10 In der Rechtsprechung des Bundesverwaltungsgerichts ist geklärt, dass sich der Erfolg einer Klage, mit der ein Anspruch auf erneute Entscheidung über den Erlass eines begünstigenden Verwaltungsakts geltend gemacht wird, nach dem materiellen Recht richtet, das zum Zeitpunkt der gerichtlichen Entscheidung auf den Sachverhalt anzuwenden ist. Aufgrund der Bindung an Gesetz und Recht (Art. 20 Abs. 3 GG) haben die Gerichte bei der Beurteilung von Neubescheidungsbegehren Rechtsänderungen zu beachten, die während des behördlichen oder gerichtlichen Verfahrens in Kraft getreten sind, sofern das neue, zum Zeitpunkt der gerichtlichen Entscheidung geltende Recht - wie hier - nichts anderes bestimmt. Dies gilt auch dann, wenn die Verwaltung den Erlass des beantragten begünstigenden Verwaltungsakts rechtswidrig abgelehnt hat, diese ablehnende Entscheidung aber von einer danach in Kraft getretenen Rechtsänderung gedeckt wird. Auch in dieser Konstellation kann das Verwaltungsgericht die Verwaltung nur dann zur Neubescheidung verurteilen, wenn das neue Recht für diese Fälle die Anwendung des alten Rechts anordnet oder einen Anspruch für derartige Fälle einräumt.

11 Diese Grundsätze gelten auch in Fallkonstellationen, in denen das Bundesverfassungsgericht ablehnende behördliche und gerichtliche Entscheidungen im Hinblick darauf aufgehoben hat, dass die bisherigen, die Ablehnung des Neubescheidungsbegehrens des Klägers tragenden Rechtsvorschriften mit Art. 33 Abs. 2 GG unvereinbar sind (BVerwG, Urteil vom 11. Oktober 2016 - 2 C 11.15 - BVerwGE 156, 180 Rn. 4 und 13 ff.).
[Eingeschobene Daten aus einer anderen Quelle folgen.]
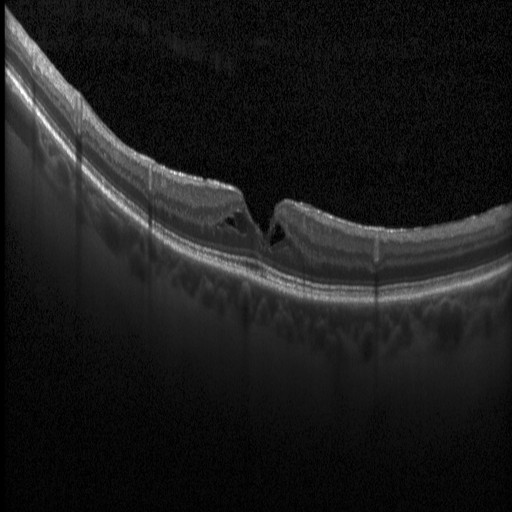
Heidelberg Spectralis · spectral-domain OCT · OCT line scan
OCT finding: diabetic macular edema.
Dass die in diesem Sinne beantwortete Frage des maßgeblichen Rechts erneut klärungsbedürftig ist, wird in der Beschwerdebegründung nicht dargelegt.

12 Die Kostenentscheidung folgt aus § 154 Abs. 2 VwGO. Die Festsetzung des Streitwerts beruht auf § 40, § 47 Abs. 1 Satz 1 und Abs. 3 und § 52 Abs. 6 Satz 1 Nr. 2 GKG.